(Text passage Opens)

I mentioned a few days ago that I had read Altered Carbon, a cyberpunk novel by Richard K. Morgan, and for those who can't be convinced by my brief mention to go out and read it, here's my longer appeal.

Altered Carbon takes place centuries from now, when humanity has managed to settle a handful of planets in the galaxy but space travel remains prohibitively expensive.  One huge, society-changing technological innovation is that ability to transfer a person's memory into a digital state which is then stored on what is basically a hard drive implanted in the base of a person's skull.  If something happens to your body, you can digitally transfer your consciousness into a new body, a clone, or even an unoccupied body of someone else, called a "sleeve."

Takeshi Kovacs is an ex-envoy, an elite soldier of the future trained to optimally utilize "sleeves," especially modified ones, in combat.  For decades he has been essentially emailed around from venue to venue fighting for the human government until he eventually goes rogue and ends up having his personality digitally stored in prison, an effective way to handle overcrowding.  Plus, a prisoner's real body can be used by others who wish to rent it, etc.

The truly wealthy can transfer themselves from one body to another, prolonging their lives for centuries.  The uber-wealthy can create digital back-ups of themselves in case something happens to their internal hard drive, called a "stack."

(Text passage Closes)
(Given data Opens)

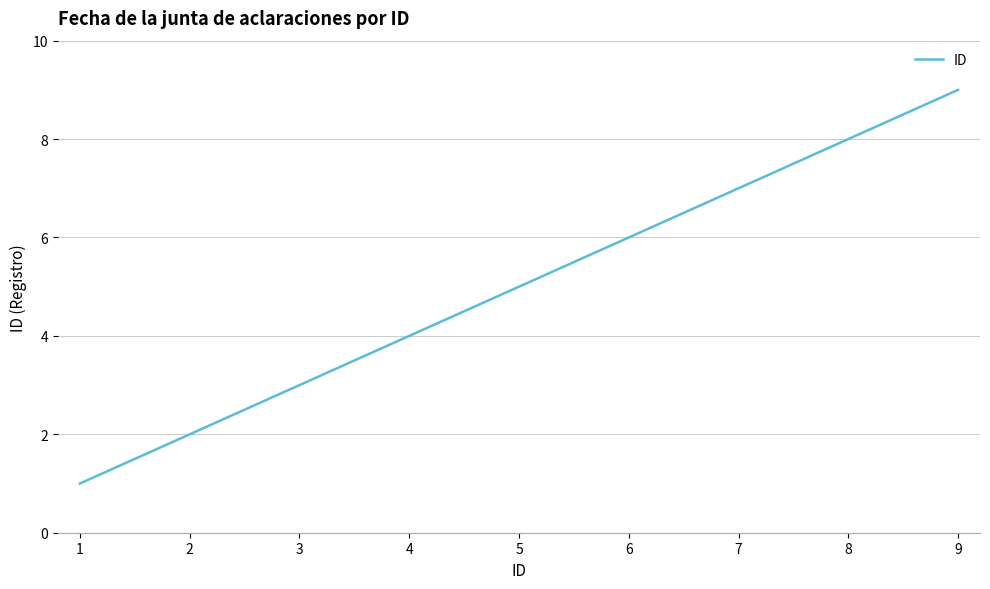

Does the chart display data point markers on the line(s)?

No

(Given data Closes)
(Given data Opens)

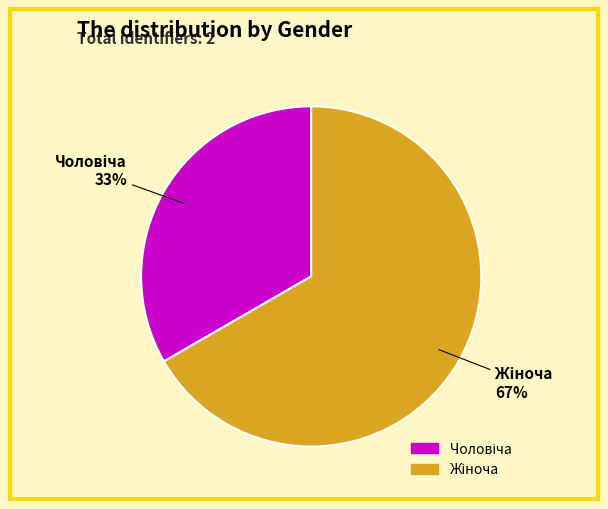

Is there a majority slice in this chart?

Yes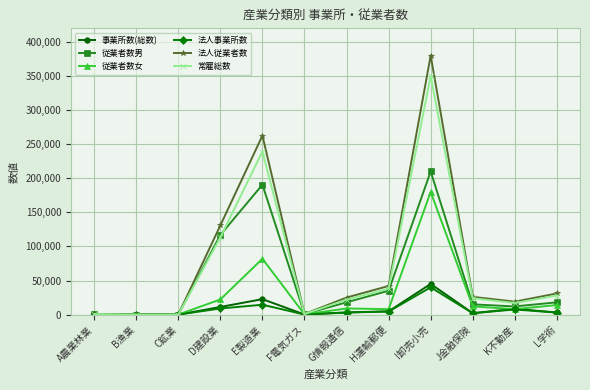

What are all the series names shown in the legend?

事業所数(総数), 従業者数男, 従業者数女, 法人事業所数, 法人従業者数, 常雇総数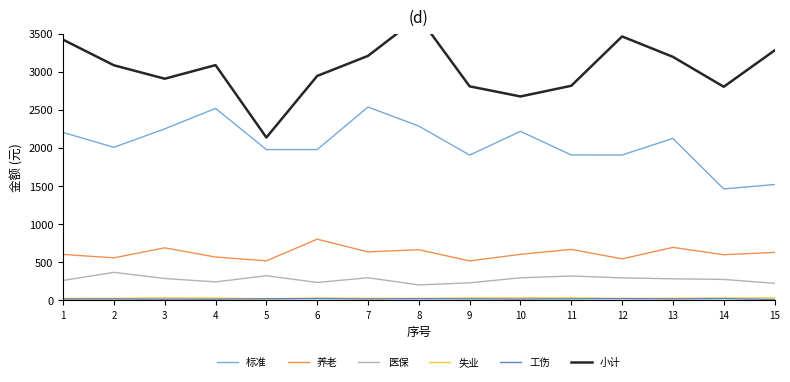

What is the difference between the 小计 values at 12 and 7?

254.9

(Given data Closes)
(Given data Opens)

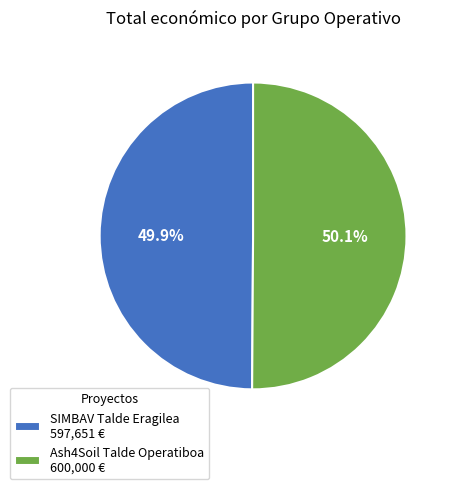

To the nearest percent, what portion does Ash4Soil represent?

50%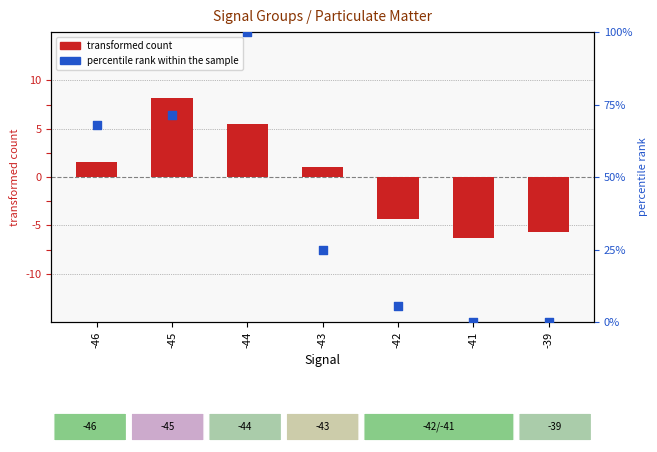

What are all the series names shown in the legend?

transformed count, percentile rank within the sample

(Given data Closes)

Answer these questions from the review of Altered Carbon:
1. What is the body called into which a person's consciousness can be transferred?
2. After Takeshi Kovacs goes rogue, where does his personality end up stored?
3. What name is given to the internal hard drive?
The records have no connection to the text.

1. A "sleeve."
2. Digitally, in prison.
3. A "stack."